THE EXERCISE: Copy out each line in the rows below that contains the string "start".

DATA IN THIS EXERCISE:
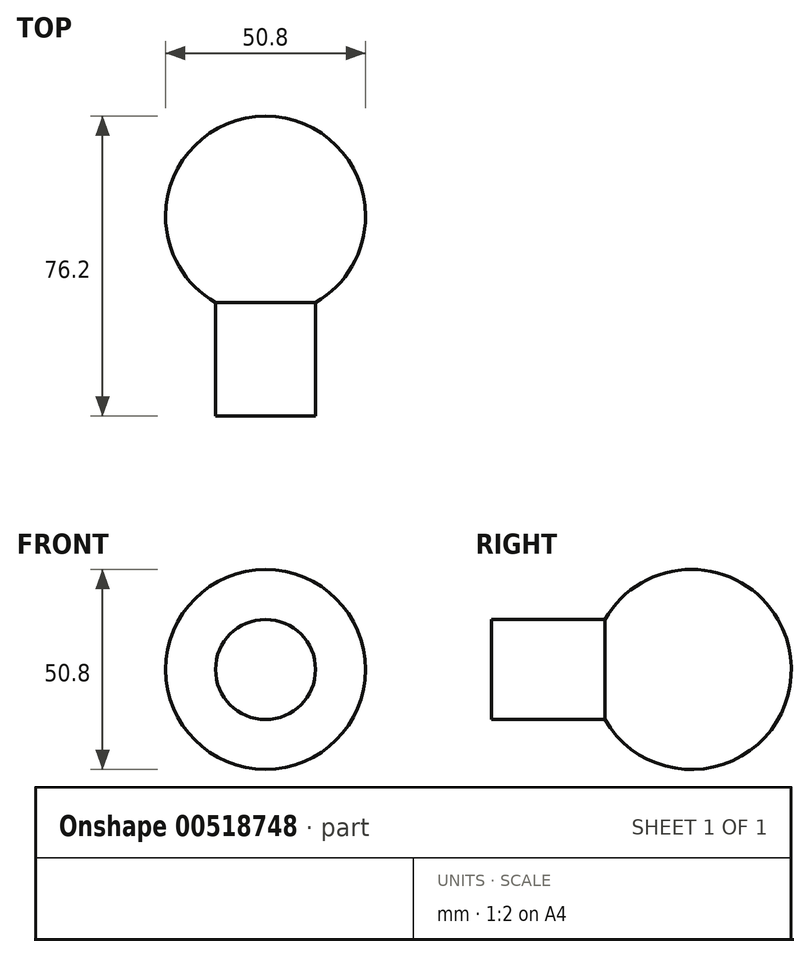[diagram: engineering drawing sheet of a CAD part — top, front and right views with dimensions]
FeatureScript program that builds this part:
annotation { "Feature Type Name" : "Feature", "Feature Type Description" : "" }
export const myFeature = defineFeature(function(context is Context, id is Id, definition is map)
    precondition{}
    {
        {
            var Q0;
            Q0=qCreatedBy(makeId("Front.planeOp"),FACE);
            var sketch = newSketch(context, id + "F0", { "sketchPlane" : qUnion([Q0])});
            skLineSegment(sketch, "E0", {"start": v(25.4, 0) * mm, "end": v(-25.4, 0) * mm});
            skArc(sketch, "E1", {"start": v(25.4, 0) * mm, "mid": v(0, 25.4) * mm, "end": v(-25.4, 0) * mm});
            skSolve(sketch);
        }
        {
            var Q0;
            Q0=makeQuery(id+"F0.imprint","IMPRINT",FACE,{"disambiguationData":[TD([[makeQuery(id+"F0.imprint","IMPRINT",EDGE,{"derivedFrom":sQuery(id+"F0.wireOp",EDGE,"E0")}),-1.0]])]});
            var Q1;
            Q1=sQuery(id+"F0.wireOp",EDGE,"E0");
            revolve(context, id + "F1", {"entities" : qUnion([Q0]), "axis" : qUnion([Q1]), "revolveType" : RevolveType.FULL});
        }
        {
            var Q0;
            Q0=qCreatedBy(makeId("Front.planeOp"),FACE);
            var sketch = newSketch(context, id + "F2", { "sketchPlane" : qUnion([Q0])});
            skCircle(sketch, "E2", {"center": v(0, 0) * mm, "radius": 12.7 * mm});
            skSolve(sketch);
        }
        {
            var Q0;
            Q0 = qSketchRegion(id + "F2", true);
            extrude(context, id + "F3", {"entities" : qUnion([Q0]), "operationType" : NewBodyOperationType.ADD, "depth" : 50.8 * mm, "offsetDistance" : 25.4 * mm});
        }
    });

--

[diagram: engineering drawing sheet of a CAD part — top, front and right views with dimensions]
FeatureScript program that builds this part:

ANSWER TO THE PROBLEM:
            skLineSegment(sketch, "E0", {"start": v(25.4, 0) * mm, "end": v(-25.4, 0) * mm});
            skArc(sketch, "E1", {"start": v(25.4, 0) * mm, "mid": v(0, 25.4) * mm, "end": v(-25.4, 0) * mm});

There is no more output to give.